A characteristic-based product configurator is a product configurator extension which uses a set of discrete variables, called characteristics (or features), to define all possible product variations.

Characteristics
There are two characteristic types:
 binary variables, which describe the presence or not of a specific feature,
 n-values variables, which describe a selection between n possible value for a specific product feature.

Constraints 
The range of characteristic-value combinations is reduced by a variety of constraints that define which combinations can, cannot, and must occur alongside each other. These constraints can be reflective of technological or commercial constraints in the real world.
The constraints can represent:
 incompatibility: they indicate the mutual exclusivity between some product feature-values;
 implication: they indicate the presence of a specific feature-value is constrained to the presence of another feature-value.

Characteristic filters
The use of characteristics permits the user to abstract the finished product by describing filter conditions, which describe subsets of product variations using boolean functions on the characteristics:
 The AND, NOR, OR logical operators use and simplify the boolean function definitions, because they permit the user to regroup together the characteristic-values which may be present (AND), absent (NOR), or not all absent (OR);
 Thanks to the decoupling introduced by the use of characteristics, it is not necessary to redefine the boolean functions when new commercial codes are introduced which can be mapped to some product-variation already covered by some characteristics combination.

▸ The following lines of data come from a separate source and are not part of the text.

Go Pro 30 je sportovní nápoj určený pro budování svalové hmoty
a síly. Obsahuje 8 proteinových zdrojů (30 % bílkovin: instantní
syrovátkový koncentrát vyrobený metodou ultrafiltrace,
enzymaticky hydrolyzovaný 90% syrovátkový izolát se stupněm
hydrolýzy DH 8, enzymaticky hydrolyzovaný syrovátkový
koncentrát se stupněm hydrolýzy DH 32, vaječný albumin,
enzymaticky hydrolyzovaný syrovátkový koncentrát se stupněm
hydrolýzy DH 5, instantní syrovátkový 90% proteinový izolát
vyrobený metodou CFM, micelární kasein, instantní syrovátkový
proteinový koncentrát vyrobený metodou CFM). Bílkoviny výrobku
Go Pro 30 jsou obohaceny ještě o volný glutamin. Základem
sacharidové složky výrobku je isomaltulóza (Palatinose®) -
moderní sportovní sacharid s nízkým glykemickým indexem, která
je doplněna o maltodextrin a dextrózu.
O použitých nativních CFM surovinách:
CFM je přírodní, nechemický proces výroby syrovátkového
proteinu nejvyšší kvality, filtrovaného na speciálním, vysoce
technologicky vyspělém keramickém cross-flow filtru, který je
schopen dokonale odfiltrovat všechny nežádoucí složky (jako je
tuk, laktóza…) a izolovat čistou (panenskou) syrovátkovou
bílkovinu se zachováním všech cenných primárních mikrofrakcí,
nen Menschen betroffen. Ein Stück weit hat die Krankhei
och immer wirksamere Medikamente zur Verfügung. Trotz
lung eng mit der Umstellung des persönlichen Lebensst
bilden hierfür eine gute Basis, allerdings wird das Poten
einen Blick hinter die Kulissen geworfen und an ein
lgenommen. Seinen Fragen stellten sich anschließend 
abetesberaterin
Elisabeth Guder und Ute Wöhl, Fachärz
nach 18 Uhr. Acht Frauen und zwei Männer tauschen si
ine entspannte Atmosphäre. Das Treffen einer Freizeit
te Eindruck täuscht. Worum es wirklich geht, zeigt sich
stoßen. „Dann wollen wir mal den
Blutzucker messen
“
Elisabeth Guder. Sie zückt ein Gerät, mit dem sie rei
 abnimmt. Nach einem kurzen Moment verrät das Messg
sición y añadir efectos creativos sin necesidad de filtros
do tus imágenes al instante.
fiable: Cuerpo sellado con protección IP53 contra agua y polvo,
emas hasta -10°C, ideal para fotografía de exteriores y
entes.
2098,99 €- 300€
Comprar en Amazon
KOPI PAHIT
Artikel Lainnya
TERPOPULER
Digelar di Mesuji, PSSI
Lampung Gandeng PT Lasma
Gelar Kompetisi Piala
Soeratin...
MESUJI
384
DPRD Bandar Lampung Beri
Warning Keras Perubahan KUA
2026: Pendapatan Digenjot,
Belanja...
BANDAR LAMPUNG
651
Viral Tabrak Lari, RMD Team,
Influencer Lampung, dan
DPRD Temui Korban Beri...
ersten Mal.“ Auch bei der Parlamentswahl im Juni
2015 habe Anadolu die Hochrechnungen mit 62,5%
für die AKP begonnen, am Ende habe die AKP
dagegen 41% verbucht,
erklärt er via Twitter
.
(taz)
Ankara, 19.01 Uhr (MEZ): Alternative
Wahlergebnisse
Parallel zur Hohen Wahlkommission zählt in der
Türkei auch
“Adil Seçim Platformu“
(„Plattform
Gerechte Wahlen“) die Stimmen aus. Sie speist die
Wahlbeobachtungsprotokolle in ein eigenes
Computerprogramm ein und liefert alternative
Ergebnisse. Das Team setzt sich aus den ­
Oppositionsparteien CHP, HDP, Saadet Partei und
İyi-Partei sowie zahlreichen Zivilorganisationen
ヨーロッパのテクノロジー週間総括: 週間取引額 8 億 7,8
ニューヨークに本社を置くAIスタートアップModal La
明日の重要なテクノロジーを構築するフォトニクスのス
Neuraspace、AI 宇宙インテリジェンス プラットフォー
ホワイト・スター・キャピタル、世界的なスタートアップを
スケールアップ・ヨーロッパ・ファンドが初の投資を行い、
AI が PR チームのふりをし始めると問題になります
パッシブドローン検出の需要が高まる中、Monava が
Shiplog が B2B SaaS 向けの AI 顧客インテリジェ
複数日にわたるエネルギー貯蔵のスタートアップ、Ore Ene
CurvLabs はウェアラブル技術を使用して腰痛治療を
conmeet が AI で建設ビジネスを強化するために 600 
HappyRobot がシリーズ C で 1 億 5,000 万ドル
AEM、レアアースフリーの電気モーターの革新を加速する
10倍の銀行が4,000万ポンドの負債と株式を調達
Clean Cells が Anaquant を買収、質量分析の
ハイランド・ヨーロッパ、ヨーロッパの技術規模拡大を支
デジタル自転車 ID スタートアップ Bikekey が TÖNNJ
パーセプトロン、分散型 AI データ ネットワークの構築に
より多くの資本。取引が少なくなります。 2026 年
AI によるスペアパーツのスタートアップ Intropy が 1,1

Closed or open configuration
Using a characteristic-based configurator, it is possible to define a product variation in two ways:
 Open configuration: the user will simply valuate all the characteristics complying with the technological and commercial constraints, without having a set of base values to work from;
 Closed configuration: it starts from a pre-selected base-preparation (representing a sub-class of product variations) which fixates a subset of characteristics, to which the user will optionally add other information valuating the (still not fixed) characteristic-values, complying with the technological and commercial constraints. It can be useful to specify that a requested characteristic-value can replace another characteristic-value that is incompatible with the requested one present in the base-preparation

Applications 
Some examples of applications where using a characteristics-based product configurator may be advantageous are:
Bill of materials applications: to every part-number is associated a characteristics-filter, which selects the subset of product-variations in which the part-number will be used
Manufacturing process management systems: a characteristics-filter is associated to each operation that will select the subset of product variants where that operation is done
 Commercial applications: the ordinality and mandatory requirements of a market are related to characteristic-filters that identify the product variations subset to which they apply

Examples
pCon.planner from EasternGraphics is an OFML-based complex product configurator used for interior design.